3. Length of Credit History (15%):
Typically credit history gets better with age like fine wines and cheeses. The longer your credit history, the more positive the impact. So while this is a smaller factor in your overall credit score, it can still create some hurdles when establishing credit.
If you have no history, it’s hard for lenders to have an idea of your creditworthiness which can make it hard to get a loan when starting out.
When looking at the length of credit history, companies are looking at:
- How long your credit accounts have been open, including your oldest account, youngest account, and the average age.
- How long specific credit accounts have been open.
- Time since last use.
Don’t fret, there are ways to establish credit when starting from nothing.
One way is to get a secured credit card. A secured credit card is where you pay cash upfront as collateral for the line of credit.

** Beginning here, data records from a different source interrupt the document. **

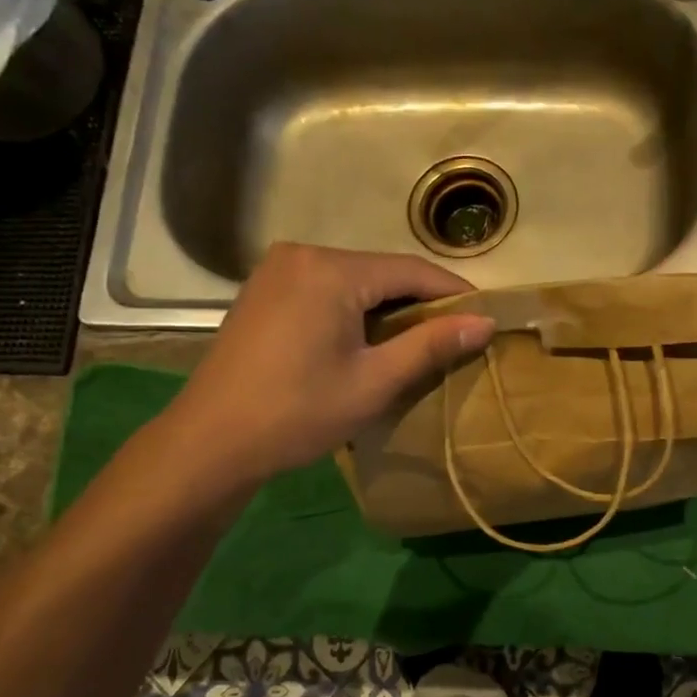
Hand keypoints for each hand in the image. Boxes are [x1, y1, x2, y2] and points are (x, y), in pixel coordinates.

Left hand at [160, 244, 495, 488]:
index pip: (411, 270)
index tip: (485, 315)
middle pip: (381, 272)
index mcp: (331, 270)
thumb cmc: (298, 412)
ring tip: (417, 342)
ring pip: (354, 280)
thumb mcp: (374, 381)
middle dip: (420, 302)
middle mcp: (303, 254)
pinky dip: (354, 309)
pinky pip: (325, 289)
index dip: (453, 292)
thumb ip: (431, 345)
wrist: (211, 441)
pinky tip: (367, 340)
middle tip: (454, 336)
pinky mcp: (263, 290)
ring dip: (388, 307)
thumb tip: (485, 322)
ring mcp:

This gives you skin in the game and helps lenders feel more comfortable extending credit to you. When you manage this properly, you can move on to unsecured cards (no money down) and other types of credit more easily because you have established your history and score.
Another way you can increase credit history is by being added as an authorized user.

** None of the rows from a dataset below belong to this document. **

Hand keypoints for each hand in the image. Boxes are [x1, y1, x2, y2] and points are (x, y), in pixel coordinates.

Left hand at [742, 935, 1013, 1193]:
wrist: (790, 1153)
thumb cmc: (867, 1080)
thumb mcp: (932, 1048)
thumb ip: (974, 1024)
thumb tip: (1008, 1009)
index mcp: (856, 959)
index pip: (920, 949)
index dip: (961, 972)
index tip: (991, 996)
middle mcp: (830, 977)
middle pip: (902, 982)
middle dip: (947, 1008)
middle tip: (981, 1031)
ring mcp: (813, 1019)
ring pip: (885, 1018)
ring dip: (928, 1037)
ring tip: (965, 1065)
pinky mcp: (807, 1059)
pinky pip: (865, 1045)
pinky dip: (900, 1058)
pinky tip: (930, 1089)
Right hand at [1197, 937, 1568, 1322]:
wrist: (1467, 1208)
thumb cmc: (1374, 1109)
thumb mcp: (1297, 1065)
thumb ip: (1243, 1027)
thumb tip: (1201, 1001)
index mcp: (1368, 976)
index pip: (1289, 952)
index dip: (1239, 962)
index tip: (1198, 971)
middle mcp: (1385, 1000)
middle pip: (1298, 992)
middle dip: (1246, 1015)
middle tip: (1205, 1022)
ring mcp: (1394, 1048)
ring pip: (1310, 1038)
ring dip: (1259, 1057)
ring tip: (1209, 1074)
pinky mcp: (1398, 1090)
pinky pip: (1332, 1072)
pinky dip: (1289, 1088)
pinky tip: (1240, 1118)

Typically this is someone in your family or a close friend with good credit who can add you to their credit line. This can be a tough ask, but it doesn’t cost anything to be added.
That can help give them some peace of mind knowing you are just piggybacking on their credit history and not actually using any of their credit.
4. New Credit (10%):
Typically, when opening a new line of credit, lenders use a hard inquiry to check your credit score. The inquiry is kept on your credit report for 2 years and most lenders only consider inquiries within the last 12 months.
New credit is a small portion of your overall credit score and can have positive or negative consequences.
Too many hard inquiries within a short period of time will negatively affect your credit score because it makes lenders believe you might be taking on too much credit risk.
An exception to this rule is when applying for mortgages. You have a 45-day window to shop lenders and any hard inquiries within that window will be considered one inquiry on your credit report.
New credit will also lower your average age of accounts for your credit history, therefore possibly lower your credit score. Though, since these are both small portions of your credit score, they will have a small effect compared with the first two categories.
If you open a new line of credit that is a different type of account than you already have, this will help diversify your accounts and increase your credit mix, therefore increasing your credit score. But just like its effect on credit history, this will have a relatively small effect overall on your credit score.
5. Credit Mix (10%):
There are two types of accounts in your credit mix: installment and revolving. The more diverse your accounts, the lower the risk you are in the eyes of the lender because it shows that you can manage different types of accounts.
Examples of installment accounts include:
- Auto loans
- Student loans
Examples of revolving accounts include:
- Credit Cards
- Retail Cards
- HELOC (Home Equity Line of Credit)
Credit mix is a small portion of your overall credit score. This should be one of the last places to worry about fixing your credit score. Ultimately focus on the categories with the highest percentages to create the biggest impact.
Credit is an extremely useful and powerful financial tool, that, when used properly, can significantly help increase wealth. We also know that when abused, it can create extreme financial hardship.
That’s why an education on the basic levers of influence around your credit score is so important.
Take this knowledge, and apply it to increasing your credit by focusing on the biggest categories first, and be consistent. Great credit isn’t made overnight. As the Chinese proverb goes:
“The best time to plant a tree was 20 years ago. The second best time is now.”
Start now with great credit habits and reap the rewards later in life.